Data records
● ● ● ● ●
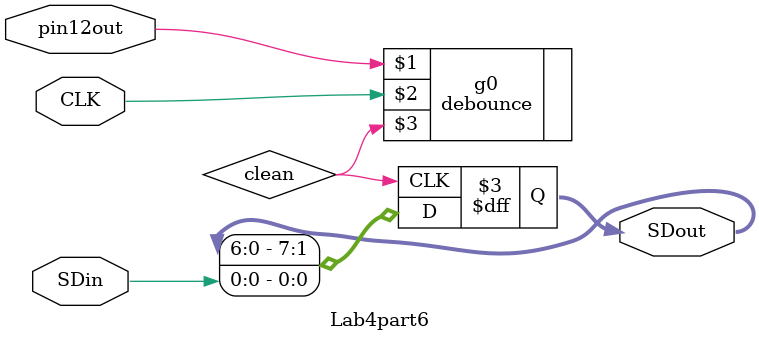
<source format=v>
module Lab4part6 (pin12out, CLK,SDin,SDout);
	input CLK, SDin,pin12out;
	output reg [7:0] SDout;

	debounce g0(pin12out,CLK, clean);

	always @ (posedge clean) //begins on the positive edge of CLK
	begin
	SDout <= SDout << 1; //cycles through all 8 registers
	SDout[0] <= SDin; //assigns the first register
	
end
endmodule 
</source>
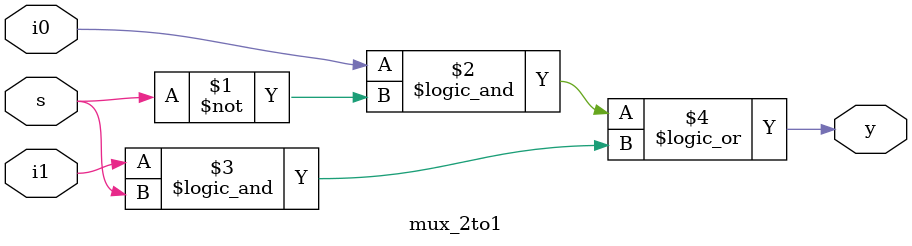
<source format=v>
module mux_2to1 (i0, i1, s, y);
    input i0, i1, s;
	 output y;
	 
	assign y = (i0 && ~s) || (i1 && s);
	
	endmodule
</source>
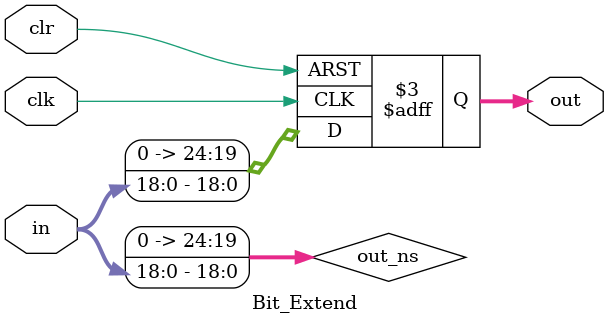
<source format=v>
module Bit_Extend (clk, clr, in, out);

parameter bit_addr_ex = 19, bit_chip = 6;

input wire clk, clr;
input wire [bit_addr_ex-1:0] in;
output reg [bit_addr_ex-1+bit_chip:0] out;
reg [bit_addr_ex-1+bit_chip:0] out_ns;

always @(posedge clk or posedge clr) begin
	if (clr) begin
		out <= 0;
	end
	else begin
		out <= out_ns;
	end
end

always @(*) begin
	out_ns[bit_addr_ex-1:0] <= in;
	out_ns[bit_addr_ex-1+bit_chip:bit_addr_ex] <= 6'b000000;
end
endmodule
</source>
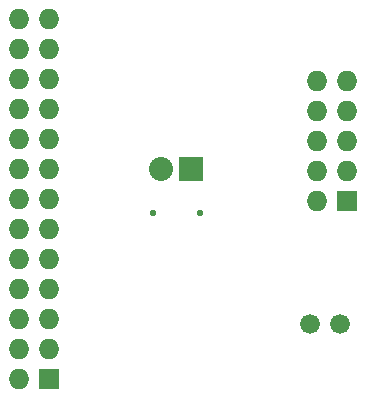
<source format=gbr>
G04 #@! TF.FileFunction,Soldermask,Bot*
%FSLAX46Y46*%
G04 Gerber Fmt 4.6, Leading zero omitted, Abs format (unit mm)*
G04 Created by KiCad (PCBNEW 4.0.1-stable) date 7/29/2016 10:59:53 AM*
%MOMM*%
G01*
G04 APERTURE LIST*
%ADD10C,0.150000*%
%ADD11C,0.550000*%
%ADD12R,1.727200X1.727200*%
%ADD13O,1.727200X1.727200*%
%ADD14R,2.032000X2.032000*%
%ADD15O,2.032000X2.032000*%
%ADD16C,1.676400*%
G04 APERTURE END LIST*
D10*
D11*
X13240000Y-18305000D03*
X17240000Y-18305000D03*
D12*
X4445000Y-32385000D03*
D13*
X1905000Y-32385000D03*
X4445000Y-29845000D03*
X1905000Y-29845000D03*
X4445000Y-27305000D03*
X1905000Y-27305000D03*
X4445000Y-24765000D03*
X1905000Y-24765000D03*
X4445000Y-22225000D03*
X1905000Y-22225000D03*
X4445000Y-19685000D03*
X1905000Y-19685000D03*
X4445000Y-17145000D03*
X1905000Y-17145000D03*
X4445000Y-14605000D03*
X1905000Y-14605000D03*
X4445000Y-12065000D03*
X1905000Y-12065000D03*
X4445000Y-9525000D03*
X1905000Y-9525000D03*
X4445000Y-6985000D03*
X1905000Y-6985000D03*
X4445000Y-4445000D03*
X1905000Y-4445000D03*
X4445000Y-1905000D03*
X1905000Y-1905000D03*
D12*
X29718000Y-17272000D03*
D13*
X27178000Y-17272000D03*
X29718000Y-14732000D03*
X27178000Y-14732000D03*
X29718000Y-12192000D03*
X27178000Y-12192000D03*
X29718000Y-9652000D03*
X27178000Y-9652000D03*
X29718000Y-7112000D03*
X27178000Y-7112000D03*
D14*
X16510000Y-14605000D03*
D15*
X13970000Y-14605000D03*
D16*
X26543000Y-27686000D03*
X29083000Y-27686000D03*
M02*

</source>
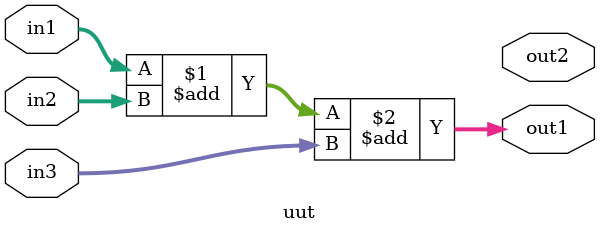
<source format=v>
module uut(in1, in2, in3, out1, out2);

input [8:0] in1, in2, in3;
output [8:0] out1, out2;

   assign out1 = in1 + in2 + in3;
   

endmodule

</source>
● ● ● ● ●
**WHAT TO WORK ON:**
Leave out the pictures and output the rest of the records exactly.

**YOUR RESPONSE:**
<source format=v>
module Lab4part6 (pin12out, CLK,SDin,SDout);
	input CLK, SDin,pin12out;
	output reg [7:0] SDout;

	debounce g0(pin12out,CLK, clean);

	always @ (posedge clean) //begins on the positive edge of CLK
	begin
	SDout <= SDout << 1; //cycles through all 8 registers
	SDout[0] <= SDin; //assigns the first register
	
end
endmodule 
</source>
<source format=v>
module mux_2to1 (i0, i1, s, y);
    input i0, i1, s;
	 output y;
	 
	assign y = (i0 && ~s) || (i1 && s);
	
	endmodule
</source>
<source format=v>
module Bit_Extend (clk, clr, in, out);

parameter bit_addr_ex = 19, bit_chip = 6;

input wire clk, clr;
input wire [bit_addr_ex-1:0] in;
output reg [bit_addr_ex-1+bit_chip:0] out;
reg [bit_addr_ex-1+bit_chip:0] out_ns;

always @(posedge clk or posedge clr) begin
	if (clr) begin
		out <= 0;
	end
	else begin
		out <= out_ns;
	end
end

always @(*) begin
	out_ns[bit_addr_ex-1:0] <= in;
	out_ns[bit_addr_ex-1+bit_chip:bit_addr_ex] <= 6'b000000;
end
endmodule
</source>
<source format=gbr>
G04 #@! TF.FileFunction,Soldermask,Bot*
%FSLAX46Y46*%
G04 Gerber Fmt 4.6, Leading zero omitted, Abs format (unit mm)*
G04 Created by KiCad (PCBNEW 4.0.1-stable) date 7/29/2016 10:59:53 AM*
%MOMM*%
G01*
G04 APERTURE LIST*
%ADD10C,0.150000*%
%ADD11C,0.550000*%
%ADD12R,1.727200X1.727200*%
%ADD13O,1.727200X1.727200*%
%ADD14R,2.032000X2.032000*%
%ADD15O,2.032000X2.032000*%
%ADD16C,1.676400*%
G04 APERTURE END LIST*
D10*
D11*
X13240000Y-18305000D03*
X17240000Y-18305000D03*
D12*
X4445000Y-32385000D03*
D13*
X1905000Y-32385000D03*
X4445000Y-29845000D03*
X1905000Y-29845000D03*
X4445000Y-27305000D03*
X1905000Y-27305000D03*
X4445000Y-24765000D03*
X1905000Y-24765000D03*
X4445000Y-22225000D03*
X1905000Y-22225000D03*
X4445000Y-19685000D03*
X1905000Y-19685000D03*
X4445000Y-17145000D03*
X1905000Y-17145000D03*
X4445000Y-14605000D03*
X1905000Y-14605000D03*
X4445000Y-12065000D03*
X1905000Y-12065000D03*
X4445000Y-9525000D03*
X1905000Y-9525000D03*
X4445000Y-6985000D03*
X1905000Y-6985000D03*
X4445000Y-4445000D03*
X1905000Y-4445000D03*
X4445000Y-1905000D03*
X1905000Y-1905000D03*
D12*
X29718000Y-17272000D03*
D13*
X27178000Y-17272000D03*
X29718000Y-14732000D03*
X27178000Y-14732000D03*
X29718000Y-12192000D03*
X27178000Y-12192000D03*
X29718000Y-9652000D03*
X27178000Y-9652000D03*
X29718000Y-7112000D03*
X27178000Y-7112000D03*
D14*
X16510000Y-14605000D03*
D15*
X13970000Y-14605000D03*
D16*
X26543000Y-27686000D03*
X29083000Y-27686000D03*
M02*

</source>
<source format=v>
module uut(in1, in2, in3, out1, out2);

input [8:0] in1, in2, in3;
output [8:0] out1, out2;

   assign out1 = in1 + in2 + in3;
   

endmodule

</source>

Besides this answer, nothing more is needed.